(HOW TO COMPLETE THIS TASK) From the line that holds "3 de Janeiro, 2022" to the last line below, retype everything exactly and nothing else; omit pictures.
** SOURCE MATERIAL follows **
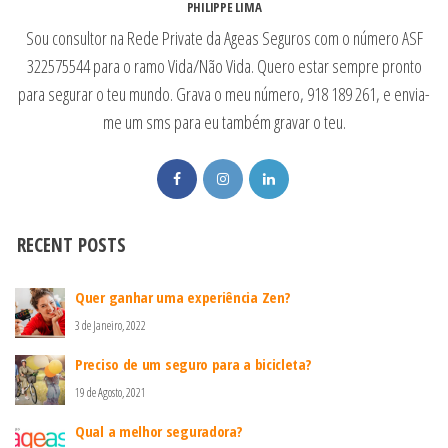
PHILIPPE LIMA
Sou consultor na Rede Private da Ageas Seguros com o número ASF
322575544 para o ramo Vida/Não Vida. Quero estar sempre pronto
para segurar o teu mundo. Grava o meu número, 918 189 261, e envia-
me um sms para eu também gravar o teu.
RECENT POSTS
Quer ganhar uma experiência Zen?
3 de Janeiro, 2022
Preciso de um seguro para a bicicleta?
19 de Agosto, 2021
Qual a melhor seguradora?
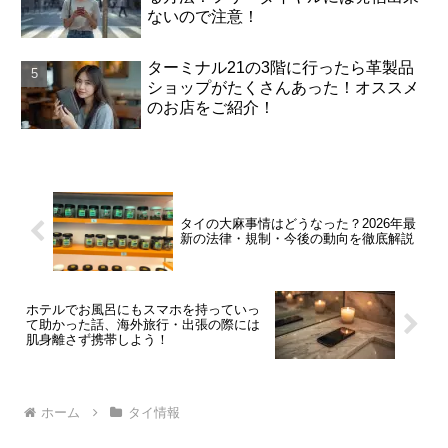
ないので注意！
ターミナル21の3階に行ったら革製品
ショップがたくさんあった！オススメ
のお店をご紹介！
タイの大麻事情はどうなった？2026年最
新の法律・規制・今後の動向を徹底解説
ホテルでお風呂にもスマホを持っていっ
て助かった話、海外旅行・出張の際には
肌身離さず携帯しよう！
ホーム
タイ情報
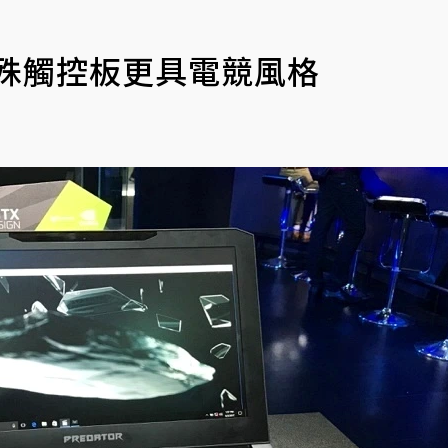
特殊觸控板更具電競風格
** End of SOURCE MATERIAL **
(COMPLETED EXERCISE)
3 de Janeiro, 2022
Preciso de um seguro para a bicicleta?
19 de Agosto, 2021
Qual a melhor seguradora?
ないので注意！
ターミナル21の3階に行ったら革製品
ショップがたくさんあった！オススメ
のお店をご紹介！
タイの大麻事情はどうなった？2026年最
新の法律・規制・今後の動向を徹底解説
ホテルでお風呂にもスマホを持っていっ
て助かった話、海外旅行・出張の際には
肌身離さず携帯しよう！
ホーム
タイ情報
特殊觸控板更具電競風格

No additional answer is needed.